In tutto 4.049 reati denunciati ogni 100 mila abitanti in provincia di Varese: negli ultimi 12 mesi secondo i dati del ministero dell’Interno sul nostro territorio sono stati commessi quasi 36mila illeciti.
E Varese è in posizione numero 44 della graduatoria “sicurezza” stilata a livello nazionale dal ministero facendo segnare un incremento dello 0,28% dei reati denunciati rispetto all’anno precedente. In aumento in modo particolare i furti ai danni degli esercizi commerciali, le rapine sulla pubblica via, le estorsioni, le truffe telematiche, lo spaccio di droga e le violenze sessuali.
Come il trend nazionale
Il territorio rispecchia fortemente il trend nazionale dove l’aumento di reati ha fatto registrare un incremento “soltanto” dell’1,3%. Anche le tipologie dei reati in crescita sul territorio varesino rispecchia il quadro nazionale.
Eccezion fatta per i reati di violenza sessuale (in crescita del 26% secondo le statistiche dell’Arma dei carabinieri) e dello spaccio di droga (che fa segnare un più 11,59%), gli altri illeciti sono fortemente collegati alla crisi. Ad esempio calano le “grandi rapine”) con bottini da migliaia di euro (i colpi ai danni di banche o uffici postali sono calati del 33,33% negli ultimi 12 mesi), ma aumentano le così dette rapine sulla pubblica via”.
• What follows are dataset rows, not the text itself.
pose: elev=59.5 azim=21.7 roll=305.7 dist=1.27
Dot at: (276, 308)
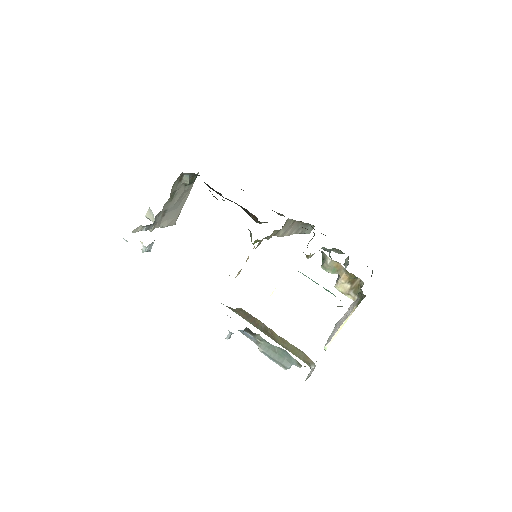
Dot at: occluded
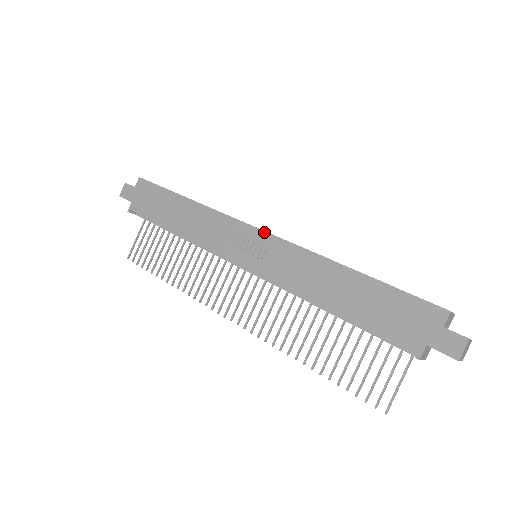
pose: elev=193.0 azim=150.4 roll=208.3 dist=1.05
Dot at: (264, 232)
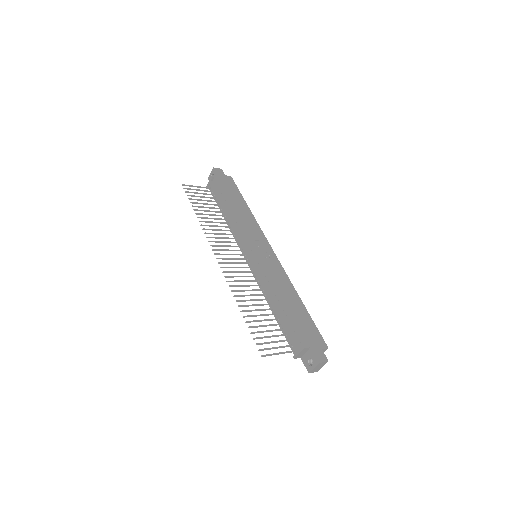
Dot at: (274, 253)
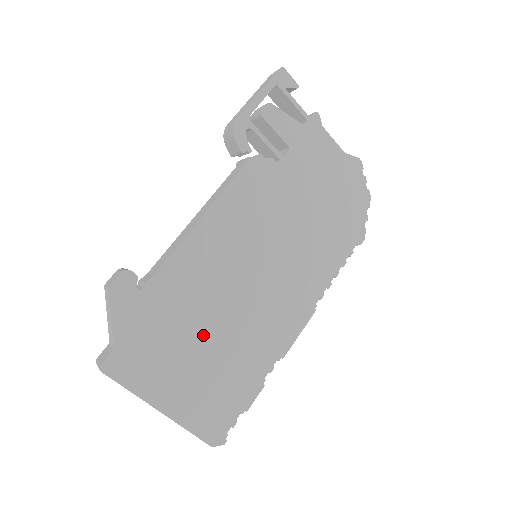
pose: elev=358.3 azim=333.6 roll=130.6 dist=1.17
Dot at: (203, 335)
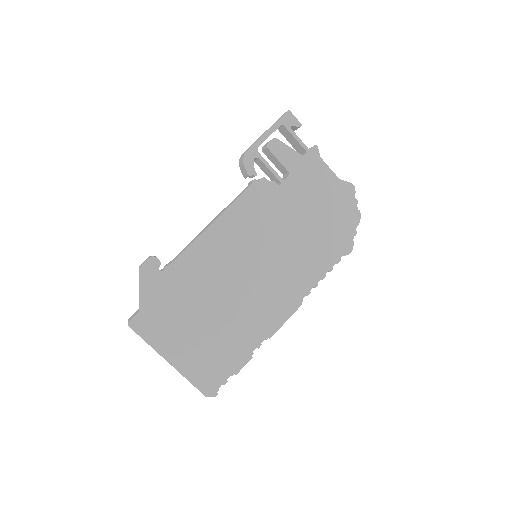
Dot at: (206, 311)
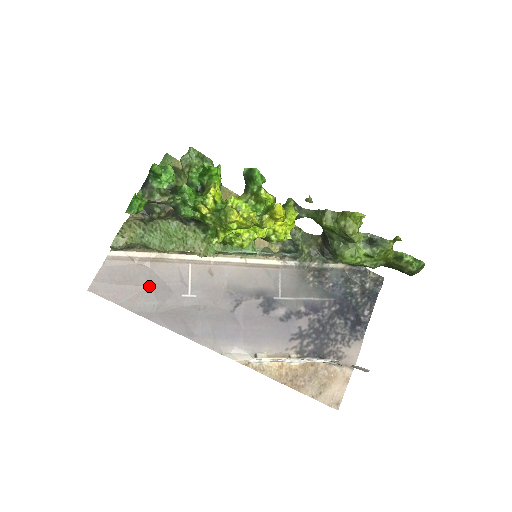
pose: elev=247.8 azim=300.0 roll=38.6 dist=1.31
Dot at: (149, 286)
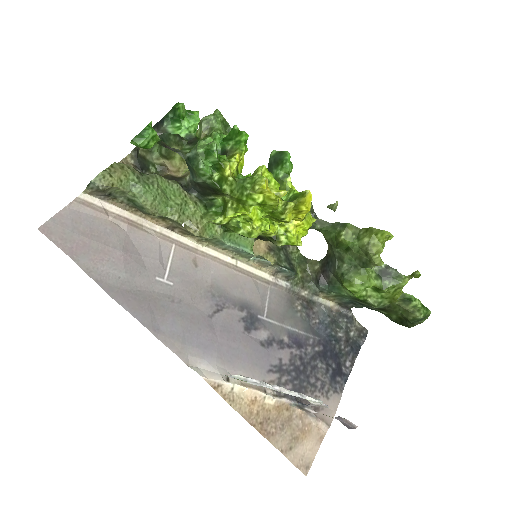
Dot at: (121, 251)
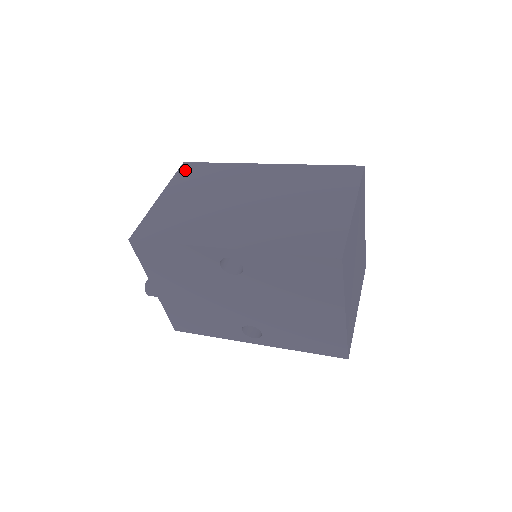
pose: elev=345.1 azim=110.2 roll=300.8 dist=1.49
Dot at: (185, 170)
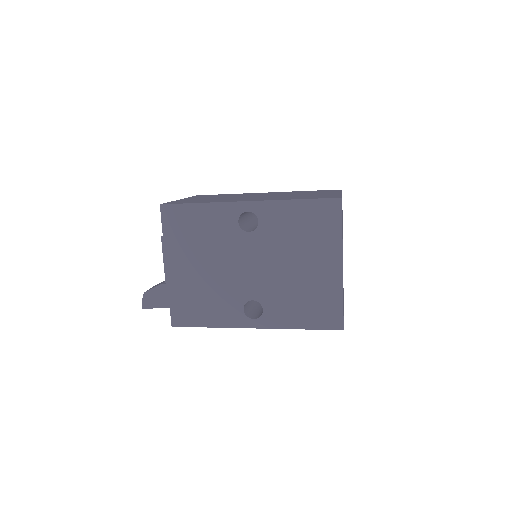
Dot at: occluded
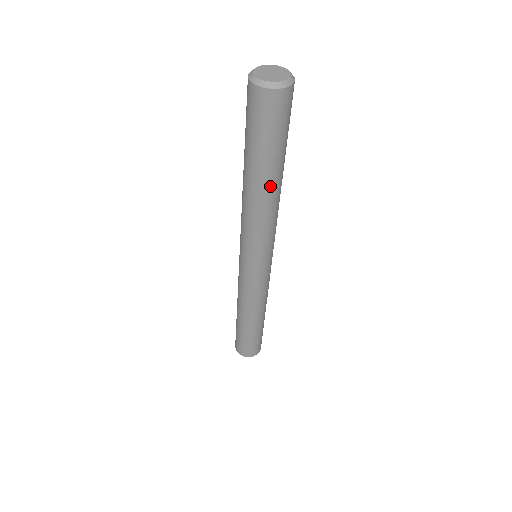
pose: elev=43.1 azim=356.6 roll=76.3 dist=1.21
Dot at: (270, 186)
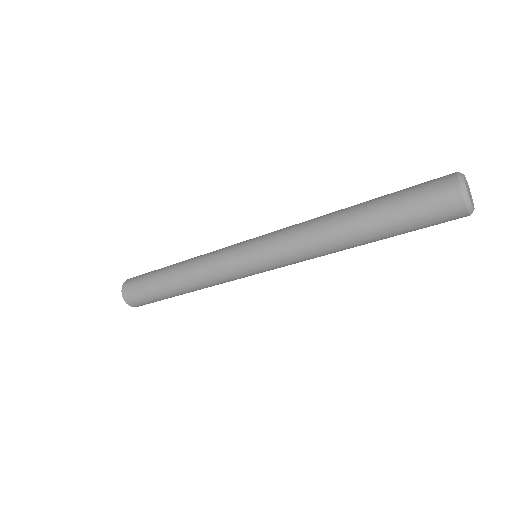
Dot at: occluded
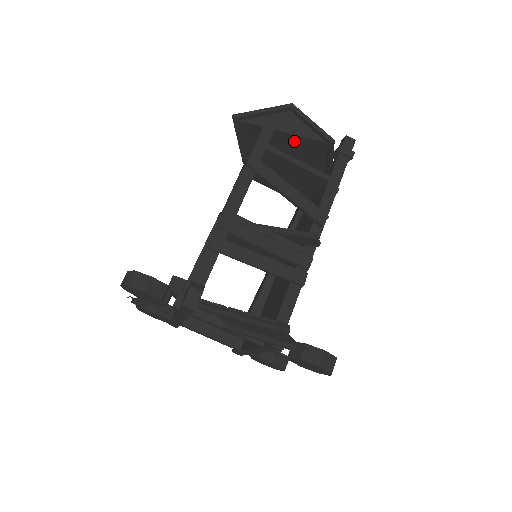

Ovvero scippi finiti male, dove la vittima cade a terra ferendosi, ma soprattutto colpi mordi e fuggi che a Varese hanno visto decrescere in modo esponenziale l’età di autori e vittime. Il fenomeno della baby gang si sta radicando sul territorio: ragazzini, spesso minorenni, che minacciano e malmenano coetanei per farsi consegnare pochi spiccioli, vestiti di marca ma soprattutto i telefoni cellulari.
Grande distribuzione
Più sono all’avanguardia, più sono ambiti. E ancora scende il numero generale dei furti (-3,45%) e sono 4.012 quelli denunciati ai carabinieri negli ultimi 12 mesi in tutto il territorio, ma aumenta la percentuale dei furti messi a segno all’interno di esercizi commerciali: più 9,27%. Nel 90% dei casi ad essere prese di mira sono le grandi catene di distribuzione: i ladri rischiano condanne pesanti per sottrarre cibo, bevande, prodotti per l’igiene personale o capi di abbigliamento.
Merce che viene rubata non per essere ricettata ma per essere consumata dagli autori del colpo. L’ultima frontiera, vista la continua evoluzione dei sistemi antifurto e antitaccheggio sempre più efficienti, vede i ladri disperati consumare il cibo all’interno del supermercato preso di mira nella speranza di farla franca.
Infine le estorsioni aumentate del 23%: anche in questo caso l’incremento parrebbe dettato dalla crisi socio-economica che attanaglia il territorio.